Climate change has never been something that can be defined within the bounds of normalcy. It has always diverged from predicted effects, as observed in recent extreme weather events around the world. I have always thought that speeding up decarbonization is important, but I have never thought about it from the perspective of buildings; I am not even the most familiar with the challenges faced by anyone trying to decarbonize the buildings sector. 

I live in an apartment building, go to buildings or halls on campus for my education, and go buy groceries at the grocery store; being in and out of buildings has become the norm as human development advances. However, it was surprising for me to see how removed I was from the heating, ventilation, and air conditioning (HVAC) systems in the building I occupy, for example; I only notice its effects and how much human comfort for occupants is defined through these HVAC systems, as one of the many metrics available for comfort. HVAC systems are such an integral part of buildings. For this reason, it makes it challenging to try to decarbonize this aspect of a building and to reduce the environmental footprint of a building. Today, it is even more difficult to decarbonize buildings due to climate change. For example, climate change results in more extreme weather events; this will, in turn, increase the need for more heating when the weather gets colder than ever and more cooling when it gets too hot to the point that you can grill food on the sidewalk. The need for more heating and cooling will force the HVAC systems to work overtime, which is definitely not environmentally friendly as it will correspond to an increase in carbon emissions. It is for this reason that the tradeoff between decarbonization and human comfort (and to some extent, human safety) comes up in talks of decarbonizing buildings. How do we retrofit a building such that it will still cool or warm its occupants without the occupants noticing a change? How do we account for the increase in building HVAC operations while trying to reduce emissions? And, even if we did manage to reduce emissions by using more efficient equipment, how will we manage the network of equipment inside a building to work as efficiently as possible such that its occupants will not bear the brunt of increase in cost? 

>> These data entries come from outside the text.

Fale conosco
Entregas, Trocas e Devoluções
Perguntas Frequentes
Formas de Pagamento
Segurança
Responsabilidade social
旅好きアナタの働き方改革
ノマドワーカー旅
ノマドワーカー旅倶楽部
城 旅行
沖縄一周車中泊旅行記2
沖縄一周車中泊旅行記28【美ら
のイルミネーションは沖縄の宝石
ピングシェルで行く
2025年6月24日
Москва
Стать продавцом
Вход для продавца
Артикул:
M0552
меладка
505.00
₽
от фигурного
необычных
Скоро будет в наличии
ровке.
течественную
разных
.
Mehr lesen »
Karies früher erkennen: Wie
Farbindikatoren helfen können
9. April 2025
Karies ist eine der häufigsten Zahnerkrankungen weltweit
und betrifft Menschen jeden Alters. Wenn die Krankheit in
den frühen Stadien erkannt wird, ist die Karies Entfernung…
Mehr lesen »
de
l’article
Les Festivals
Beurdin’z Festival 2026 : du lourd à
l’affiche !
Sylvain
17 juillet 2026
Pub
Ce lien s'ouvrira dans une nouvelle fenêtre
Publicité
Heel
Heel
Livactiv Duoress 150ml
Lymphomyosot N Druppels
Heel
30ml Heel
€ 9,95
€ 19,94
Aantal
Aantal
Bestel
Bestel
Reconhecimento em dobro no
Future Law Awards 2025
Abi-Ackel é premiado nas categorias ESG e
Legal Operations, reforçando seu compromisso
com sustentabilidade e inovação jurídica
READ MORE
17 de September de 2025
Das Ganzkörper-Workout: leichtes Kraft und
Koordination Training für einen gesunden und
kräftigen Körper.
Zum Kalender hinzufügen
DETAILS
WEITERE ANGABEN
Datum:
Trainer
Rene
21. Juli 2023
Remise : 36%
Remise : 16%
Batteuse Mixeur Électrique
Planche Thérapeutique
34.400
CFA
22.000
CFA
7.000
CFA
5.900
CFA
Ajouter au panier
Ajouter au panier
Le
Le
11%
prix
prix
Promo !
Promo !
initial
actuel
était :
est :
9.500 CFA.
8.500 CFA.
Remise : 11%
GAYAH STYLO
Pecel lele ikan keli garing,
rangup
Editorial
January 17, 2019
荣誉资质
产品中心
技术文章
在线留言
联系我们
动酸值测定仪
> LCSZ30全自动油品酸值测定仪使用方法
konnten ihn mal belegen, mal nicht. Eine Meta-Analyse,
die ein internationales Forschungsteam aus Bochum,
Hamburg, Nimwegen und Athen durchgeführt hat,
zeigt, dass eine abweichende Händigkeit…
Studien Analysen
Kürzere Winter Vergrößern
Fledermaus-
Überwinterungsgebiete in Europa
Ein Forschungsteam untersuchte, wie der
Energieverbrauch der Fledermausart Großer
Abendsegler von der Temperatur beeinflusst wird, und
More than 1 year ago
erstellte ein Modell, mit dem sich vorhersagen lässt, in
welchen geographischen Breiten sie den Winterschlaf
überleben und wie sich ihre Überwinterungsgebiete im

These tradeoffs between occupant comfort, safety, and environmental footprint (through carbon emissions metrics) have been the biggest thought occupying my mind after my internship. It is a difficult question to answer and there is no easy answer. This dilemma is what made me really amazed at what Johnson Controls, Inc. (JCI) is doing with their OpenBlue Central Utility Plant (CUP) software, as this dilemma is exactly what they are trying to address. Trying to operate with the occupants in mind, they aim to green HVAC systems through predictive cost-based optimization, making the systems operate as efficiently as possible with its current configuration, taking into account all of the equipment currently installed in the system. It is even more amazing that they are still in, arguably, its early stages; there are so many applications that this software can be used for, and it is amazing to see how much the team strives to improve on the software each day such that it will be more beneficial for the customer and the environment. 

I am grateful that my internship at JCI has opened my eyes to the inner workings of the systems in my building. I have learned that, even if the looming problem of climate change approaches closer and closer, people are still striving to mitigate this through small-scale efforts all the way to large-scale efforts; in the context of my internship, the team works by solving inefficiencies in equipment operations at the small-scale, thereby improving overall building efficiency, increasing utility cost and electricity savings, and reducing energy usage and carbon emissions at the large-scale. Being involved in such great work is an experience that I will forever be grateful for, as I aim to get more involved in climate change mitigation efforts in the future.